Seven o’clock came. Seven-fifteen. I told myself they were probably in the car arguing about directions, which was a standard feature of any family outing involving my father driving and my mother navigating. Seven-thirty. I sent a message to the group chat saying dinner was ready whenever they arrived. Seven-forty-five. The candles were burning down. The mashed potatoes were losing their heat. The sunflowers in the centerpiece had developed the slight droop flowers get when they have been standing too long in a room that expected witnesses. I stood at the window and looked at the empty street and felt the specific quality of anticipation curdling into something else.

At eight-fifteen my phone pinged. I picked it up faster than I meant to.

It was a message from my mother in the group chat.

Sorry, something came up. Busy tonight.

No follow-up from Kevin. No call from my father. Just those five words from my mother, speaking for all three of them with the casual finality of someone canceling coffee, delivered on the biggest night I had asked them to show up for in ten years of asking them to show up for very little.

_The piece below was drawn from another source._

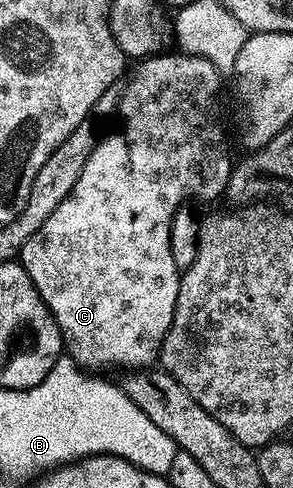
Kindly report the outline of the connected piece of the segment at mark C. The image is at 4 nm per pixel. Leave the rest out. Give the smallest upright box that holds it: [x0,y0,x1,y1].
[18,52,233,371]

I put the phone face-down on the table and stood in my dining room and looked at the six place settings I had laid, one for me and five for the people who were not coming, and I felt the silence of the house in a new way. Not the clean peaceful silence of a space that belongs to you, but the particular silence of a room that has been prepared for people who have decided not to arrive. The balloons spelling HOME had already started to lose air, the E sagging lower than the rest. I had chosen that word carefully, hung those balloons because the house was not just a house but the thing house meant: stability, permanence, a place no one could take from me. The word hung above the empty chairs and felt, in that moment, both exactly right and unbearably lonely at the same time.

I did not cry immediately. I sat down at the head of the table and looked at the untouched settings and thought about the history of being in that family, which was a long history of adjusted expectations.